At the 2000 census, there were 424 people, 189 households, and 113 families in the town. The population density was 153.8 people per square mile (59.3/km^{2}). There were 226 housing units at an average density of 82.0 per square mile (31.6/km^{2}). The racial makeup of the town was 90.57% White, 8.96% African American, 0.24% from other races, and 0.24% from two or more races. Hispanic or Latino of any race were 1.42%.

Of the 189 households, 30.2% had children under the age of 18 living with them; 45.5% were married couples living together; 10.6% had a female householder with no husband present; and 39.7% were non-families. Of all households, 37.0% were one person, and 18.0% were one person aged 65 or older. The average household size was 2.24, and the average family size was 3.00.
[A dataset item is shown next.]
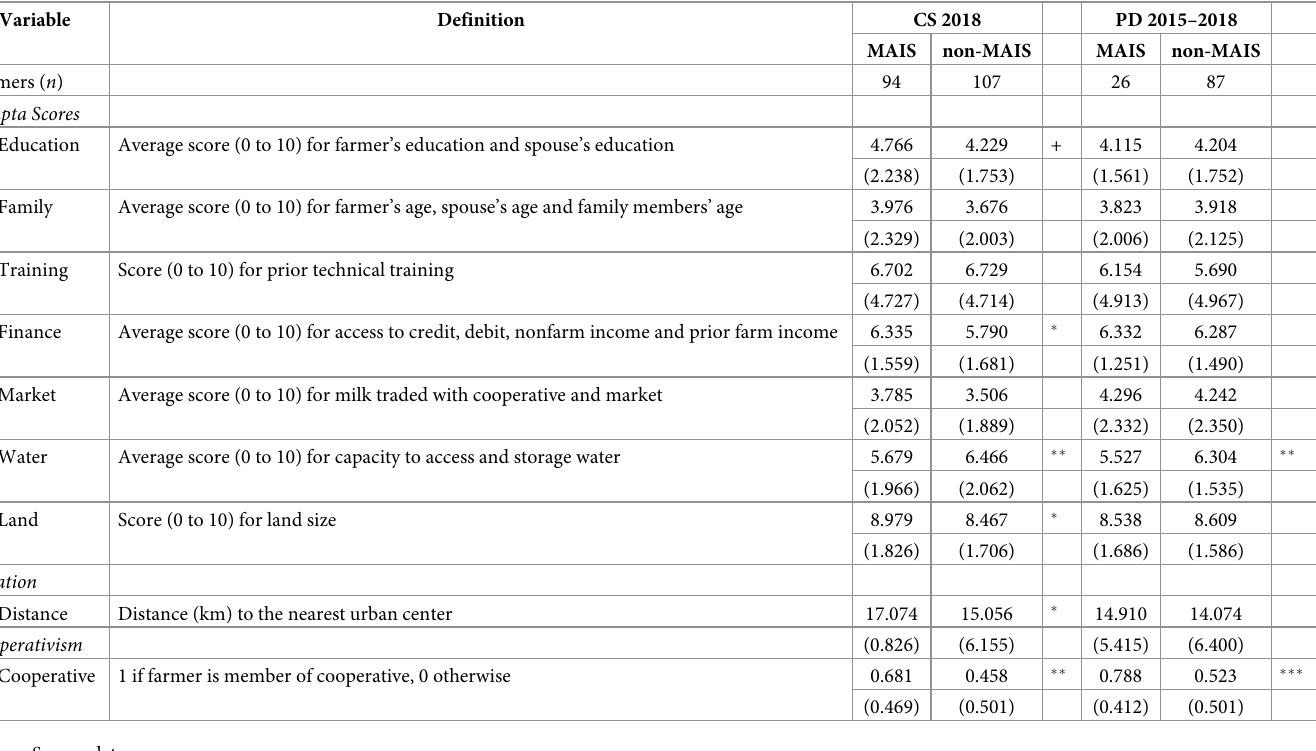
Table 2. Average values of explanatory variables (standard deviation between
The age distribution was 23.6% under the age of 18, 7.1% from 18 to 24, 26.9% from 25 to 44, 25.7% from 45 to 64, and 16.7% aged 65 or older. The median age was 39 years. For every 100 females, there were 86.0 males. For every 100 females aged 18 and over, there were 86.2 males.

The median household income was $18,393, and the median family income was $23,750. Males had a median income of $30,313, versus $19,688 for females. The per capita income for the town was $12,257. About 26.0% of families and 30.1% of the population were below the poverty line, including 40.0% of those under age 18 and 23.6% of those aged 65 or older.

Historical population
| Census | Pop. | Note | %± |
| 2000 | 424 |  | — |
| 2010 | 337 |  | −20.5% |
| 2020 | 244 |  | −27.6% |
| 2025 (est.) | 227 | Decrease | −7.0% |
U.S. Decennial Census

==Notable person==
- Darrell "Shifty" Powers, World War II (D-Day) veteran, Company E ("Easy Company"), 506th Parachute Infantry Regiment, U.S. 101st Airborne Division (portrayed in the HBO miniseries Band of Brothers). Powers described his hometown thus:

"Picture a bunch of mountains all grouped together with narrow, winding roads lacing through them. Clinchco's a little speck by the side of one of those roads, far in the southwest tip of the triangle of Virginia."

==Climate==
The climate in this area is characterized by relatively high temperatures and evenly distributed precipitation throughout the year. The Köppen Climate System describes the weather as humid subtropical and uses the abbreviation Cfa.